To do
The records that follow are to be repeated in full, with no pictures retained.

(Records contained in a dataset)
....

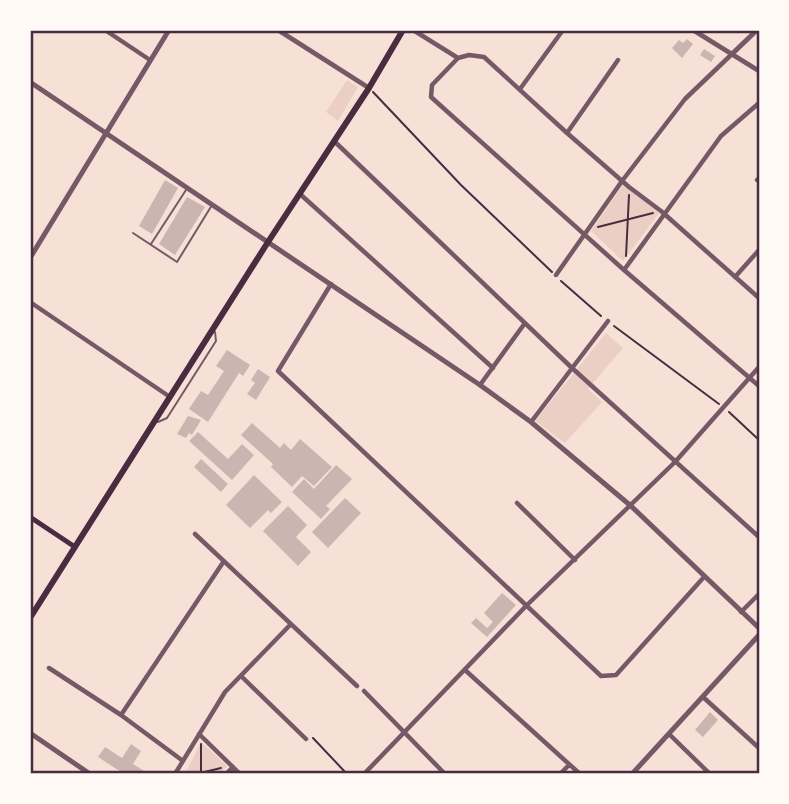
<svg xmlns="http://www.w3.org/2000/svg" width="789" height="804" font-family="'Public Sans',sans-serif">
<rect width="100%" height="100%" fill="#f7e1d7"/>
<path fill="#ebcfc5" d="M347,80L358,87L338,121L326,112Z
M624,183L659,213L623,261L591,231Z
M606,333L623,348L588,389L602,402L565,443L535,421Z
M201,742L227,766L219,774H185Z"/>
<path fill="#ccb4b1" d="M687,39L693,44L682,58L672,48L679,40L683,43Z
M704,49L715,56L711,62L700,55Z
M165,180L178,188L152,234L139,226Z
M187,197L205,207L175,255L159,244Z
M227,350L250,365L243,376L239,373L208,422L189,409L201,391L208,395L224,371L216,366Z
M258,369L270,377L256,400L247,394L255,383L251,380Z
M188,416L201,420L192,435L189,433L186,438L177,434Z
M252,423L280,448L284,443L291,450L300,439L332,467L314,486L302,476L292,487L271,467L273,464L241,435Z
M198,432L228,459L242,444L254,455L232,480L189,441Z
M201,459L228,484L221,492L194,467Z
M336,465L352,479L326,506L330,509L321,519L292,492L304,479L314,489Z
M254,475L282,502L271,513L268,510L250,528L226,505Z
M345,498L361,513L328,548L312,532Z
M288,506L307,525L296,537L311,552L298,566L263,531Z
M502,593L516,605L487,637L471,623L476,618L487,628L493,622L484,613Z
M710,712L718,720L703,737L695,730Z
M131,744L141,751L133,764L149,774H124L98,757L105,747L122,758Z"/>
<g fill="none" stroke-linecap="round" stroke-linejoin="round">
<path stroke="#4a2c40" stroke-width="2" d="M373,92L461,185L552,272
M598,227L653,213
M626,256L629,195
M561,281L601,316
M614,326L719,404
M729,412L759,440
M313,738L347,774
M201,744V774
M196,774L221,768"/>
<path stroke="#755966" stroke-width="2" d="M133,233L177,262L212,205
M151,244L186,190
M158,422L167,418L216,341L215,332"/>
<path stroke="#755966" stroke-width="4.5" d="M105,30L150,60
M413,30L458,58
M458,58L432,85L431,97L624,270L759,386
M458,58L469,55L484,57L567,133L629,187L661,211L759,298
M520,89L563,30
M567,133L618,60
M334,141L572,368L759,537
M757,180L759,178
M300,194L493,368
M624,270L721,136L759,103
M556,275L622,181L685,99L732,54
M735,277L759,250
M331,284L278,371L601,676L616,675L704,577
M30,302L170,397
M480,385L525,323
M531,422L608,321
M517,503L575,560
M195,534L357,686
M741,612L759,594
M49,668L121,715L183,761
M465,670L580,774
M241,676L306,739
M364,691L445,774
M703,697L759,748
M121,715L224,561
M199,734L240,774
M669,734L710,774
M175,774L225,692L291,624
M226,774L233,767
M364,774L526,606L675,462L759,367
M560,774L569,765"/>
<path stroke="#755966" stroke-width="5" d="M278,30L369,88
M693,30L759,71
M732,54L757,30
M30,82L480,385L531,422L631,506L759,628
M30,258L169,30
M30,733L90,774
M632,774L759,635"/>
<path stroke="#4a2c40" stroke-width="5" d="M30,517L75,547"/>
<path stroke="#4a2c40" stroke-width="6" d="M30,618L268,242L369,88L403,30"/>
</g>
<rect width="789" height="804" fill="none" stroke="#fffaf5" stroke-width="63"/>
<rect x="32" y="32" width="726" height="740" fill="none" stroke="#4a2c40" stroke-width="2.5"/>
</svg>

....

Response to the task
<svg xmlns="http://www.w3.org/2000/svg" width="789" height="804" font-family="'Public Sans',sans-serif">
<rect width="100%" height="100%" fill="#f7e1d7"/>
<path fill="#ebcfc5" d="M347,80L358,87L338,121L326,112Z
M624,183L659,213L623,261L591,231Z
M606,333L623,348L588,389L602,402L565,443L535,421Z
M201,742L227,766L219,774H185Z"/>
<path fill="#ccb4b1" d="M687,39L693,44L682,58L672,48L679,40L683,43Z
M704,49L715,56L711,62L700,55Z
M165,180L178,188L152,234L139,226Z
M187,197L205,207L175,255L159,244Z
M227,350L250,365L243,376L239,373L208,422L189,409L201,391L208,395L224,371L216,366Z
M258,369L270,377L256,400L247,394L255,383L251,380Z
M188,416L201,420L192,435L189,433L186,438L177,434Z
M252,423L280,448L284,443L291,450L300,439L332,467L314,486L302,476L292,487L271,467L273,464L241,435Z
M198,432L228,459L242,444L254,455L232,480L189,441Z
M201,459L228,484L221,492L194,467Z
M336,465L352,479L326,506L330,509L321,519L292,492L304,479L314,489Z
M254,475L282,502L271,513L268,510L250,528L226,505Z
M345,498L361,513L328,548L312,532Z
M288,506L307,525L296,537L311,552L298,566L263,531Z
M502,593L516,605L487,637L471,623L476,618L487,628L493,622L484,613Z
M710,712L718,720L703,737L695,730Z
M131,744L141,751L133,764L149,774H124L98,757L105,747L122,758Z"/>
<g fill="none" stroke-linecap="round" stroke-linejoin="round">
<path stroke="#4a2c40" stroke-width="2" d="M373,92L461,185L552,272
M598,227L653,213
M626,256L629,195
M561,281L601,316
M614,326L719,404
M729,412L759,440
M313,738L347,774
M201,744V774
M196,774L221,768"/>
<path stroke="#755966" stroke-width="2" d="M133,233L177,262L212,205
M151,244L186,190
M158,422L167,418L216,341L215,332"/>
<path stroke="#755966" stroke-width="4.5" d="M105,30L150,60
M413,30L458,58
M458,58L432,85L431,97L624,270L759,386
M458,58L469,55L484,57L567,133L629,187L661,211L759,298
M520,89L563,30
M567,133L618,60
M334,141L572,368L759,537
M757,180L759,178
M300,194L493,368
M624,270L721,136L759,103
M556,275L622,181L685,99L732,54
M735,277L759,250
M331,284L278,371L601,676L616,675L704,577
M30,302L170,397
M480,385L525,323
M531,422L608,321
M517,503L575,560
M195,534L357,686
M741,612L759,594
M49,668L121,715L183,761
M465,670L580,774
M241,676L306,739
M364,691L445,774
M703,697L759,748
M121,715L224,561
M199,734L240,774
M669,734L710,774
M175,774L225,692L291,624
M226,774L233,767
M364,774L526,606L675,462L759,367
M560,774L569,765"/>
<path stroke="#755966" stroke-width="5" d="M278,30L369,88
M693,30L759,71
M732,54L757,30
M30,82L480,385L531,422L631,506L759,628
M30,258L169,30
M30,733L90,774
M632,774L759,635"/>
<path stroke="#4a2c40" stroke-width="5" d="M30,517L75,547"/>
<path stroke="#4a2c40" stroke-width="6" d="M30,618L268,242L369,88L403,30"/>
</g>
<rect width="789" height="804" fill="none" stroke="#fffaf5" stroke-width="63"/>
<rect x="32" y="32" width="726" height="740" fill="none" stroke="#4a2c40" stroke-width="2.5"/>
</svg>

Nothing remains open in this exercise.